Van Dis said the class began wondering whether two strings could be attached to the rope. At the test site in Penobscot Bay leased to the Hurricane Island Foundation, the students “launched” the kelp on Oct. 12, but they split the rope into sections—half with a single string, half with two strings, unspooling in contrary directions. The kids had practiced handling the strings in the woods behind the school before deploying.
By Jan. 26, some of the kelp had “blades,” or leaves, 27-inches long. Though the experiment isn’t over, Van Dis believes the double-string method will produce far more product.
“It’d be really neat if these kids change the industry a bit,” he said.
Jenn Page, education director for the Hurricane Island Foundation, which holds the limited-purpose aquaculture license the class used, said the approach Van Dis uses matches her work.
“We really work with the schools to find a question that they want to answer,” she said. “We involved the students in real science.”
Page also noted the teacher’s enthusiasm.
“He was just so excited about the aquaculture that we decided to start working with him.”
Van Dis had taken courses through the Island Institute (publisher of The Working Waterfront), Herring Gut Learning Center and Hurricane Island Foundation.
Yvonne Thomas, the Island Institute’s education director, said Van Dis is “a great example of an educator practicing rigorous, place-based, experiential teaching.”
Hurricane Island Foundation chartered a boat to bring Van Dis’ students to the island, then used its own boats to allow the students to deploy the kelp.
The class also went beyond science and into marketing kelp, working on concoctions that featured the dried product mixed with herbs and Maine sea salt. At an open house at the school, the students surveyed parents about the taste, as they tried the product on popcorn and roasted chicken. The teacher even worked with students to consider how to advertise and design labels for the concoctions.
“It’s that sense of empowerment,” he said of his goal with students. “They’re seeing that they’re powerful enough to do real science.”
That real science comes with real failures. The first attempt with kelp resulted with no spores being released. But this brought a lesson: “You just keep trying to figure it out,” he said.
Van Dis heard that one parent, in mock exasperation, said, “Oh my god, I don’t want to hear another word about kelp!”
Kelp, which grows through the winter, unlike other species, is “sucking up CO2,” he said, and a “halo effect” has been noted around farms in which ocean acidification is reduced.
“It’s all wrapped around that sense of sustainability,” Van Dis said.
A recent project, building a geodesic dome greenhouse, enlisted the school’s entire student body. Students presented proposals to the school board, and it was funded.
“The kids did all the site planning and site work,” and community volunteers assembled the greenhouse, he said.

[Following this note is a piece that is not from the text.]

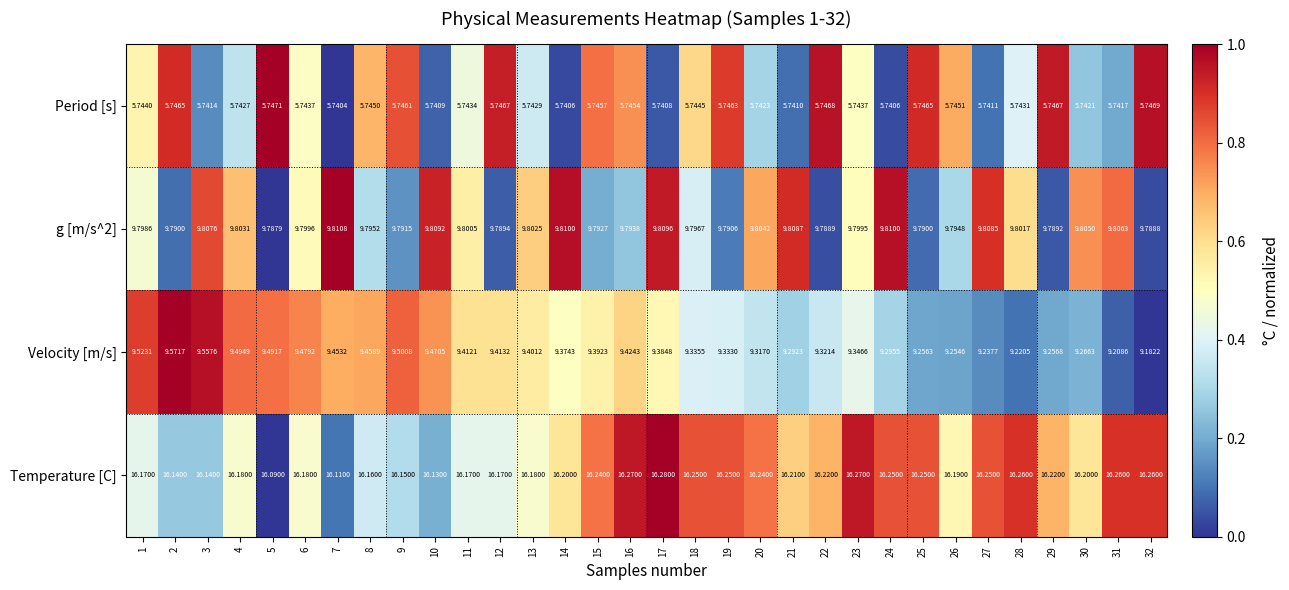

Is the value of Period [s] at 4 greater than the value of g [m/s^2] at 7?

No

Van Dis, at 43, is in his fourth year of teaching. He hails from Ann Arbor, Michigan—a long way from the coast of Maine—but his family vacationed in Roque Bluffs in Washington County. After graduating from Bowdoin College, where he majored in biology and environmental studies, he taught high school for a time, but then became a builder and furniture maker, but grew disillusioned, especially after having his own children.
“I just wanted to do something to make the world better,” he says.